## Exercise details
In the data below, which lines hold "Studio"? Copy every one.

Stored data entries
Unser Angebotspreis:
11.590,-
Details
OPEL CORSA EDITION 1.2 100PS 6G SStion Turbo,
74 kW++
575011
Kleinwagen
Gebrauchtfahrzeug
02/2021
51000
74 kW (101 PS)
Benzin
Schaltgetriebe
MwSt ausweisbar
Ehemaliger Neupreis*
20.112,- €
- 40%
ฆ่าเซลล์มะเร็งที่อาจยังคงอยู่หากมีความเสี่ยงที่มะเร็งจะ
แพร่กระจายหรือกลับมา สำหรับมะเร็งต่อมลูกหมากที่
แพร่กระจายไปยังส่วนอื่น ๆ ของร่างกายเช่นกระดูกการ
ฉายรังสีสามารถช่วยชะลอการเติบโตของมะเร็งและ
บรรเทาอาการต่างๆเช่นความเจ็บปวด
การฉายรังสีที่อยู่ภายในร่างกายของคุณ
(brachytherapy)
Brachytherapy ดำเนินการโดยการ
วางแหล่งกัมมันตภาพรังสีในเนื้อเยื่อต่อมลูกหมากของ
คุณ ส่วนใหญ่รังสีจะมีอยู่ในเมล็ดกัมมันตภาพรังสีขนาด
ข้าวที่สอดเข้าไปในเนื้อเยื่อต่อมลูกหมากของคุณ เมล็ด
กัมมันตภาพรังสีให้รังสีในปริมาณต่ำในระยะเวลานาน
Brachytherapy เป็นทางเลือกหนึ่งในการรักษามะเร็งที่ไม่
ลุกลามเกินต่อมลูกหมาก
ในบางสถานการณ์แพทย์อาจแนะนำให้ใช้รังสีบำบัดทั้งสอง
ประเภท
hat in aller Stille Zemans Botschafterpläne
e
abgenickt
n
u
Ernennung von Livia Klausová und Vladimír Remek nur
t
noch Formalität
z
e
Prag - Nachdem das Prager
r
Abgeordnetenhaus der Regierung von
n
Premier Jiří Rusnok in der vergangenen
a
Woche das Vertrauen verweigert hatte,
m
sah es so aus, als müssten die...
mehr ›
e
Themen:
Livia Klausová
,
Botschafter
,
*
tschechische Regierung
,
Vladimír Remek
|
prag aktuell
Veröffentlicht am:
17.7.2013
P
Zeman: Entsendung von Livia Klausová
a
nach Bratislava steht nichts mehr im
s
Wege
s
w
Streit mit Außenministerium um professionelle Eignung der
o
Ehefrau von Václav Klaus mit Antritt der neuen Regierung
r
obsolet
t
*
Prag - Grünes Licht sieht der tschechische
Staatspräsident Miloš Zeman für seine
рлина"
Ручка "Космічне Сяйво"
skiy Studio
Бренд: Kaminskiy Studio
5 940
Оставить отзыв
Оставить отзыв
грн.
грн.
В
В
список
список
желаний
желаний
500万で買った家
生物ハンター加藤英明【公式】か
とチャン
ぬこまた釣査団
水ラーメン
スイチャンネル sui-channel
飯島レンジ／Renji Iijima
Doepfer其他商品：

## Solution for this task
skiy Studio
Бренд: Kaminskiy Studio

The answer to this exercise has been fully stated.